● ASSIGNED TASK: Take from the data every line in which the word "marked" is found.

++++ DATA FOR PROCESSING ++++

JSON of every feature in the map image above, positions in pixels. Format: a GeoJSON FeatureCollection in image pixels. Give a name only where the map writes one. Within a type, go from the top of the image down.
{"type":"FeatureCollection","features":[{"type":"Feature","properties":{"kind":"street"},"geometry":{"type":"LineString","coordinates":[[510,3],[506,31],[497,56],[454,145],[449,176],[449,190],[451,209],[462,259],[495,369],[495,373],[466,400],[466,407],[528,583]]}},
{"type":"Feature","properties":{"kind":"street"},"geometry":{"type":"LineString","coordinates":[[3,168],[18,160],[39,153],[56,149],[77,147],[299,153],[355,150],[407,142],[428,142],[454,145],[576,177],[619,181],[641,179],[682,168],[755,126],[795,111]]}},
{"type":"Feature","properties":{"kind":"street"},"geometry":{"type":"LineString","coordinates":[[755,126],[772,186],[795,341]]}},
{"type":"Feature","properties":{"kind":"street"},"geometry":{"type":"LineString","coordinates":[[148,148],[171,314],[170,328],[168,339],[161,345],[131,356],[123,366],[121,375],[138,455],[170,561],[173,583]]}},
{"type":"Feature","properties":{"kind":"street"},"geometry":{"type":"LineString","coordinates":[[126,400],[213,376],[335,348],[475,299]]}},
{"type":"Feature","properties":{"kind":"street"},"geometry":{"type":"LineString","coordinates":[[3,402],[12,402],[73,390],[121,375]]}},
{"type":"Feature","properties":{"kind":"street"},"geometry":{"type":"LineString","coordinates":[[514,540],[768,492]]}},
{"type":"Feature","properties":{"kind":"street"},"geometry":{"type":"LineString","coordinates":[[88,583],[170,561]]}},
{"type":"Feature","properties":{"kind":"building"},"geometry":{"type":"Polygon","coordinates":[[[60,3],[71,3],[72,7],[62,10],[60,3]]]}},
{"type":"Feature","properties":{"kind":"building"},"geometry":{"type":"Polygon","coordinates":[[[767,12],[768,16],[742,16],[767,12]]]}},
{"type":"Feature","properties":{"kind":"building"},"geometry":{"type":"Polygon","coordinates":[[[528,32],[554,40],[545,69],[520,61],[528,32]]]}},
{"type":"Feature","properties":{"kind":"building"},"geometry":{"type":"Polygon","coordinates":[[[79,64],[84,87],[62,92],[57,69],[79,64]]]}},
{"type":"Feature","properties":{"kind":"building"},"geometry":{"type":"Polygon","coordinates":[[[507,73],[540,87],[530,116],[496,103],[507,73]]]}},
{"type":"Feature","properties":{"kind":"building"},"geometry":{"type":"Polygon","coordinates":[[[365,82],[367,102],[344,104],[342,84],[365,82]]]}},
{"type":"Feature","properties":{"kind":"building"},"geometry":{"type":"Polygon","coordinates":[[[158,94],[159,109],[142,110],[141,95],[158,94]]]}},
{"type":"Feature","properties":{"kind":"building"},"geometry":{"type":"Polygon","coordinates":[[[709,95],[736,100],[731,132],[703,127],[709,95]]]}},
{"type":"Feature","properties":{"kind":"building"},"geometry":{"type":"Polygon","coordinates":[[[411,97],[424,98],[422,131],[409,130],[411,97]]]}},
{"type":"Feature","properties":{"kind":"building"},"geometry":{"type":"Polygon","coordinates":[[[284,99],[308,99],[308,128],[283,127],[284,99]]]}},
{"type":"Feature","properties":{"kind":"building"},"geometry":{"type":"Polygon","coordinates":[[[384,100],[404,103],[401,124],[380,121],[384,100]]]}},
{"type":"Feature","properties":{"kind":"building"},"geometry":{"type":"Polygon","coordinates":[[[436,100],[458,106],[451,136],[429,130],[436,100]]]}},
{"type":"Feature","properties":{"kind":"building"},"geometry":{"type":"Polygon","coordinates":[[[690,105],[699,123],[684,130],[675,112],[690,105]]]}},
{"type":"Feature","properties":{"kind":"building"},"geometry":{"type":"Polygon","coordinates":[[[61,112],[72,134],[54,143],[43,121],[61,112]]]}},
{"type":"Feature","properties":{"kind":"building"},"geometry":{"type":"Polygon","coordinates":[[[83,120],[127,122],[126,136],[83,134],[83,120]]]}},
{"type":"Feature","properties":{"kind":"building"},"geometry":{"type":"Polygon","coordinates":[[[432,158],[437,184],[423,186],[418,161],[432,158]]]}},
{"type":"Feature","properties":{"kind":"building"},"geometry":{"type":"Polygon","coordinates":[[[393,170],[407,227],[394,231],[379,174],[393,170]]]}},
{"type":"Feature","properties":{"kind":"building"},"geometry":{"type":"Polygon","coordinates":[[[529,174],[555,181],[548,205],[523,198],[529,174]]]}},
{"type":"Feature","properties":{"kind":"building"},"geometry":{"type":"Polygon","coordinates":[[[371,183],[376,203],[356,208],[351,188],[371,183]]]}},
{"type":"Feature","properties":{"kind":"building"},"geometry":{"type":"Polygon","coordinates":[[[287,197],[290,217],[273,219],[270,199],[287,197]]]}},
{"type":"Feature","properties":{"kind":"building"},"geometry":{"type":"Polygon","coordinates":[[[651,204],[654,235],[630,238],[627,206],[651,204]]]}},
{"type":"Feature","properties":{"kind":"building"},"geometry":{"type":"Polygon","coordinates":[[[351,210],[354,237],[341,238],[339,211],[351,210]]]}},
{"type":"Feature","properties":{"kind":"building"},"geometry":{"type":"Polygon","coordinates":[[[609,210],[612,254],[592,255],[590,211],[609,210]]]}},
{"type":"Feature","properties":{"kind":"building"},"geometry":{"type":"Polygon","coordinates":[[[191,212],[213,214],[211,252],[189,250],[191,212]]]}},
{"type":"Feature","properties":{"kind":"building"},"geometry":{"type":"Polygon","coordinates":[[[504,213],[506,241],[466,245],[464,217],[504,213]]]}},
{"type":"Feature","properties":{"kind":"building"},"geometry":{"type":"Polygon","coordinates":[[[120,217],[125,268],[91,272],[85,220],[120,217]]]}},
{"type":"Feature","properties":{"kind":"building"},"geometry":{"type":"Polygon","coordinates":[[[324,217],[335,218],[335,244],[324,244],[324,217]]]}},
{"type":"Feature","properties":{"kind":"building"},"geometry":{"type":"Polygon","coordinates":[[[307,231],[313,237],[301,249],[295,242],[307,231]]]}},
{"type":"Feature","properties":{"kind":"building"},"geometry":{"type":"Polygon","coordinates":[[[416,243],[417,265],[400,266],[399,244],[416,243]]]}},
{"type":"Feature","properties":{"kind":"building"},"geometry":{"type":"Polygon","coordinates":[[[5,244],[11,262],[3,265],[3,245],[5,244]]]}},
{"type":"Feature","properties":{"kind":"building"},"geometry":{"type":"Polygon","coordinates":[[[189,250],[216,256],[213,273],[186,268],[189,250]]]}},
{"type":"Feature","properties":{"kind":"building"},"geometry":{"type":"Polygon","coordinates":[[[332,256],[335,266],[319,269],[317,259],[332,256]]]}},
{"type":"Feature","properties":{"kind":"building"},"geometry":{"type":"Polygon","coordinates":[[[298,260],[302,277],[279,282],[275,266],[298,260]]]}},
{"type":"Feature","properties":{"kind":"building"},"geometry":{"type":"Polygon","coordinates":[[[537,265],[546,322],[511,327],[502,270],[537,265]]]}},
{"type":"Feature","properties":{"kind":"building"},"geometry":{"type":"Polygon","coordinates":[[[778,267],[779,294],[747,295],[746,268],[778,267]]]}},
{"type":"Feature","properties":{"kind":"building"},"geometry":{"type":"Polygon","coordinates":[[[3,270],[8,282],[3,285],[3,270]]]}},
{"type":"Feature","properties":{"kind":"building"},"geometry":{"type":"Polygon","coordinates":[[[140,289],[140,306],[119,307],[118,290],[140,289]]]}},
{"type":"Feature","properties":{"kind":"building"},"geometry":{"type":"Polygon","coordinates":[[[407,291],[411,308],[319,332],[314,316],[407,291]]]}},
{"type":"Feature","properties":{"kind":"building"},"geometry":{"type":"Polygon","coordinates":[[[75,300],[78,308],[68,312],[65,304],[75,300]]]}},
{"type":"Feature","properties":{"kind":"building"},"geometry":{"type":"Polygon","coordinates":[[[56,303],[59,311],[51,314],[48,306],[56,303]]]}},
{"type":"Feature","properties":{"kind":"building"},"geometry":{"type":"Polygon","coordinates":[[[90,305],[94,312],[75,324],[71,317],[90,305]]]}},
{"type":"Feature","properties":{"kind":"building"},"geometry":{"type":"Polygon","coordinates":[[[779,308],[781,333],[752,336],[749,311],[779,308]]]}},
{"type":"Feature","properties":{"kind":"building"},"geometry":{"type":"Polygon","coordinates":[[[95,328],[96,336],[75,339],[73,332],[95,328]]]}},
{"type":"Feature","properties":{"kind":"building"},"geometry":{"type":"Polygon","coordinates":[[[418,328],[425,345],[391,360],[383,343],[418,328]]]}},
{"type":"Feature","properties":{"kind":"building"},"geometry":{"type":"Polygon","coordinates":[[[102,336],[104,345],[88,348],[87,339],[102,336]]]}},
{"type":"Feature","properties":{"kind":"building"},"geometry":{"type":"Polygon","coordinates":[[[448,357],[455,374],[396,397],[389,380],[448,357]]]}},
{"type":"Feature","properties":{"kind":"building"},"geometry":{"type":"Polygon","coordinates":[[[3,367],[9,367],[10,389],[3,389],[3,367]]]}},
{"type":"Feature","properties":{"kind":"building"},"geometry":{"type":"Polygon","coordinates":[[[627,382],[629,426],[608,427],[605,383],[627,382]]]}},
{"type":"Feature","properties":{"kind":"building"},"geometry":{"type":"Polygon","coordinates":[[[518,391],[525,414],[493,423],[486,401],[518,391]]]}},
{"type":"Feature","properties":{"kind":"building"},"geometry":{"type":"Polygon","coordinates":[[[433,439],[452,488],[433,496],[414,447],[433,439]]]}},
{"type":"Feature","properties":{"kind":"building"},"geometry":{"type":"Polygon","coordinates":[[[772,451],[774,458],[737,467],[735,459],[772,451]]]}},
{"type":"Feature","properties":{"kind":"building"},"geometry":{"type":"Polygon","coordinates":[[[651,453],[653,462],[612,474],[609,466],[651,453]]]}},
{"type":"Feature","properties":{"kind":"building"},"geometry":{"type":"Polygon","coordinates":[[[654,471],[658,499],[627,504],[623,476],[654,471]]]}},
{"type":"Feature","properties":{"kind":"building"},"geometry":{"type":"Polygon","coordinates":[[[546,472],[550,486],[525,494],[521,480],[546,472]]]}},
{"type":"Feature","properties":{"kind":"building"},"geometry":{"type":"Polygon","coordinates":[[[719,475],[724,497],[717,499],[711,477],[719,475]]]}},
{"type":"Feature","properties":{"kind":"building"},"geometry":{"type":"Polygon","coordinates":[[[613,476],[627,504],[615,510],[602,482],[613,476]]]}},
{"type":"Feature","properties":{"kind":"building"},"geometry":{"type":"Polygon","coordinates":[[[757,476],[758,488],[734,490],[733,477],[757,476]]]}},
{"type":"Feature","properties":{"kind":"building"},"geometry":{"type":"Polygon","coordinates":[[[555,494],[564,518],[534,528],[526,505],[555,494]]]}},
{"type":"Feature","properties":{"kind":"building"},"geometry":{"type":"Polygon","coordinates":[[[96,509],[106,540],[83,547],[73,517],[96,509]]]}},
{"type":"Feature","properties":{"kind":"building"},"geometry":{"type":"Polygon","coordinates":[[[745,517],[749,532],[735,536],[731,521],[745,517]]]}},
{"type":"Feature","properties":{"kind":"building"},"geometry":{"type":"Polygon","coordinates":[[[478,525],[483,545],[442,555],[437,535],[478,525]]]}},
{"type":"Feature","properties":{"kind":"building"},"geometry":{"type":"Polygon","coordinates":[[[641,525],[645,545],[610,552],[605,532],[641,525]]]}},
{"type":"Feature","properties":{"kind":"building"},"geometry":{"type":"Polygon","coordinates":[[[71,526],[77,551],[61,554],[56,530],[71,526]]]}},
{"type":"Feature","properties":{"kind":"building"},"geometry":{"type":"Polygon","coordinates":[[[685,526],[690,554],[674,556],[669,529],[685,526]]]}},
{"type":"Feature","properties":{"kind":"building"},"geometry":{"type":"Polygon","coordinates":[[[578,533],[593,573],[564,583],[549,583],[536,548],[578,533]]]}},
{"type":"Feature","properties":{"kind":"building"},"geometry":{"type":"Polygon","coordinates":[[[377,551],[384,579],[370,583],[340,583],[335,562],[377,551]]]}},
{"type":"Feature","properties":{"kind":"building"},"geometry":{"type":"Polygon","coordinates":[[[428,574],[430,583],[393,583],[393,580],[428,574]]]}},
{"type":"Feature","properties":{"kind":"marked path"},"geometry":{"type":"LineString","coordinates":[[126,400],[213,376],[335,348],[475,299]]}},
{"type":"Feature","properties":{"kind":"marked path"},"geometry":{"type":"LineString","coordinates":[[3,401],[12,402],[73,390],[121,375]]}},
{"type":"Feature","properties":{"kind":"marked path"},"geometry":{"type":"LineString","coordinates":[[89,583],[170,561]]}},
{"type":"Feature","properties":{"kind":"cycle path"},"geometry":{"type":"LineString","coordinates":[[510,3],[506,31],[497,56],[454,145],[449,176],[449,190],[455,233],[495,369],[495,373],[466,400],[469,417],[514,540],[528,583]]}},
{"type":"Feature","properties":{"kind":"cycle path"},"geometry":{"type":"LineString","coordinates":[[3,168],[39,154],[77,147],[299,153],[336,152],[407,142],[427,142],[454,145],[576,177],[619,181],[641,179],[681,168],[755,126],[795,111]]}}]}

++++

● SOLVED EXERCISE:
{"type":"Feature","properties":{"kind":"marked path"},"geometry":{"type":"LineString","coordinates":[[126,400],[213,376],[335,348],[475,299]]}},
{"type":"Feature","properties":{"kind":"marked path"},"geometry":{"type":"LineString","coordinates":[[3,401],[12,402],[73,390],[121,375]]}},
{"type":"Feature","properties":{"kind":"marked path"},"geometry":{"type":"LineString","coordinates":[[89,583],[170,561]]}},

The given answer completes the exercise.